Au pied de la ruche pédagogique, la nécessité de préserver les pollinisateurs et de veiller aux populations d’oiseaux des campagnes.

Fin mai, aux jardins suspendus, une sortie ornithologique a permis d’écouter et d’identifier les chants mélodieux des oiseaux. Une randonnée de découverte et d’observation des principaux oiseaux en compagnie du Conservatoire d’espaces naturels de Champagne-Ardenne.
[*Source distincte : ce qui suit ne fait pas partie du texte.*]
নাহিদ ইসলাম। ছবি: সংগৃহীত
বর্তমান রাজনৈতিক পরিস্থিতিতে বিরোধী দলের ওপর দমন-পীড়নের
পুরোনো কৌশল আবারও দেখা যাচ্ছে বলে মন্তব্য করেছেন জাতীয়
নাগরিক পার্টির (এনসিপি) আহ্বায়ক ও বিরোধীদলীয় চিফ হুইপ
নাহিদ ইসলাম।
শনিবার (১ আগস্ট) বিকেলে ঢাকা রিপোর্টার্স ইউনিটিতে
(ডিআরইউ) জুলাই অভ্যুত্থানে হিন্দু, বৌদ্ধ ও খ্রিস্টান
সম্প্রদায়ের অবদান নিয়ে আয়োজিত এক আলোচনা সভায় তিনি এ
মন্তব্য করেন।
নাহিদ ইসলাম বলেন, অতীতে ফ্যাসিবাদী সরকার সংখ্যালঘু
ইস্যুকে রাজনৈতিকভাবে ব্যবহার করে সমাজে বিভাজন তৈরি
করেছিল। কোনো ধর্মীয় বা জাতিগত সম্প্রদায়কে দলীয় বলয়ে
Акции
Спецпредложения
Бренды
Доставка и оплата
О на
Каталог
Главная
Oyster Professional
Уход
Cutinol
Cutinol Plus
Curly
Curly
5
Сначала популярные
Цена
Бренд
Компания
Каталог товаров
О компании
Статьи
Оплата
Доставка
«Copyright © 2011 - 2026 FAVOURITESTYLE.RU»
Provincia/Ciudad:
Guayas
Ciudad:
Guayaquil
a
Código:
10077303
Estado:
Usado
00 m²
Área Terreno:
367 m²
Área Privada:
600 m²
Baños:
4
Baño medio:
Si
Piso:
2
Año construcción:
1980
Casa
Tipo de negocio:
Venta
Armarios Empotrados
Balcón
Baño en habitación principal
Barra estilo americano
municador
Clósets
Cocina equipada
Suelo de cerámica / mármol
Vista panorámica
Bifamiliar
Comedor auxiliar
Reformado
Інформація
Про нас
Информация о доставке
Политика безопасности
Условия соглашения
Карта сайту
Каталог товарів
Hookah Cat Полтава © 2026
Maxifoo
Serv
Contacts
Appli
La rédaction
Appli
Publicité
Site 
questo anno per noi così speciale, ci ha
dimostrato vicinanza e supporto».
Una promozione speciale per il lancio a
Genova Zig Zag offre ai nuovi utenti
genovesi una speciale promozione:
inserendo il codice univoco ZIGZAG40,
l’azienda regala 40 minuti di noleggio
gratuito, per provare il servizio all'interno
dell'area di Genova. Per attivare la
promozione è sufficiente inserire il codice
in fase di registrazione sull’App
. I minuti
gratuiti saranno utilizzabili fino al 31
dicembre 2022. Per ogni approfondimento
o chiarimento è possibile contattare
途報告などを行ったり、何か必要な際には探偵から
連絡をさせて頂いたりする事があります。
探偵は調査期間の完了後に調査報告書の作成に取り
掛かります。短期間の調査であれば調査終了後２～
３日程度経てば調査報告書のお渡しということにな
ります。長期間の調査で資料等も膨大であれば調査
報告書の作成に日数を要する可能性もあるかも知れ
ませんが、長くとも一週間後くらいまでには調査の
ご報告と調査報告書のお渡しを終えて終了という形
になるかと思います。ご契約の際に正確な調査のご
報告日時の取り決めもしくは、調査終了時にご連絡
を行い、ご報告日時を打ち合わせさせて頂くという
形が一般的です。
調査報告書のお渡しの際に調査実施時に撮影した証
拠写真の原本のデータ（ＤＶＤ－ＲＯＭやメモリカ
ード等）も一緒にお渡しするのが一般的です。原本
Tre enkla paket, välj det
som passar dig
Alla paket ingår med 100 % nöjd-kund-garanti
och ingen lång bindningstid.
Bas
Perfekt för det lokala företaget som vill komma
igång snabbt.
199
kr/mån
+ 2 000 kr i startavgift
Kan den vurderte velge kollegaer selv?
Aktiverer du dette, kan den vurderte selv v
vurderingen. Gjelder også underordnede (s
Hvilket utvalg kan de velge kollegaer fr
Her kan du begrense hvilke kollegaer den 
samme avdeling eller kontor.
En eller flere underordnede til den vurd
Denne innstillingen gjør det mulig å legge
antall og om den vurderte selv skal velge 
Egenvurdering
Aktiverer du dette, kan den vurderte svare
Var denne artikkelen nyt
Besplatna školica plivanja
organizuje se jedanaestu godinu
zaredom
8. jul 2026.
Le chant des oiseaux ne cesse d’être étudié. On lui prête de nombreux bienfaits. Il est élevé aujourd’hui au rang de remède indispensable à la relaxation intense. Avant de se lancer dans l’écoute, il est peut-être utile de savoir comment et pourquoi les oiseaux chantent.
Ce jour-là, une sortie découverte nature sur les oiseaux en forêt et en bord de terrasses des jardins suspendus a rassemblé une dizaine de participants. En compagnie de Guillaume Geneste du Conservatoire des espaces naturels de Champagne-Ardenne, l’écoute des chants d’oiseaux a été facilitée au cours de la promenade.
«Les oiseaux chantent principalement durant la saison de reproduction afin d’attirer les femelles pour se reproduire», a expliqué d’entrée aux participants Guillaume Geneste, le chargé de mission. «C’est aussi un moyen pour les partenaires de se reconnaître, car chaque individu a une signature vocale qui lui est propre. Certaines espèces chantent durant tout le cycle de reproduction, tandis que d’autres s’arrêtent dès le début de la ponte ou de l’élevage des jeunes.»

Tendre l’oreille

Entendre un oiseau chanter ne signifie pas obligatoirement la présence d’un nid. Certains oiseaux peuvent chanter sans trouver de partenaire ou encore chanter durant leur halte migratoire. En dehors de la reproduction, le chant est aussi une façon de délimiter et défendre son territoire, pour s’informer d’un danger ou se signaler durant la migration.
Dans tous les cas, la meilleure période pour écouter les oiseaux chanter reste le printemps, alors, sans hésitation, les amateurs de nature ont tendu l’oreille. Beaucoup plus mélodieux, le chant est presque uniquement le propre du mâle : il l’utilise à l’époque de la reproduction, pour affirmer sa présence sur son territoire ou pour attirer la femelle.
«Identifier les chants n’est pas toujours facile. Avec de l’expérience, on y parvient peu à peu, mais l’incertitude demeure», a résumé modestement l’animateur qui a rapidement mis des noms sur ces chants. Le pouillot véloce dit aussi “compteur d’écus”, petit oiseau au plumage gris verdâtre émet un “tsiptsiap” caractéristique, répété avec constance. Le merle, l’un des meilleurs chanteurs de nos régions, lance ses roulades et ses vocalises. Le pétulant et minuscule troglodyte a un chant d’une puissance et d’un éclat surprenants qui étonnent chez un oiseau aussi petit. Il comporte des trilles qui aident à le reconnaître. La fauvette à tête noire a aussi un très beau chant au rythme assez pressé. Plusieurs espèces chantent en vol. La plus remarquable est l’alouette des champs qui monte dans le ciel en chantant à perdre haleine, jusqu’à une hauteur de 100 m. Puis, elle se laisse tomber comme une pierre, n’ouvrant les ailes qu’à quelques mètres du sol…
La nature est vraiment généreuse et surprenante.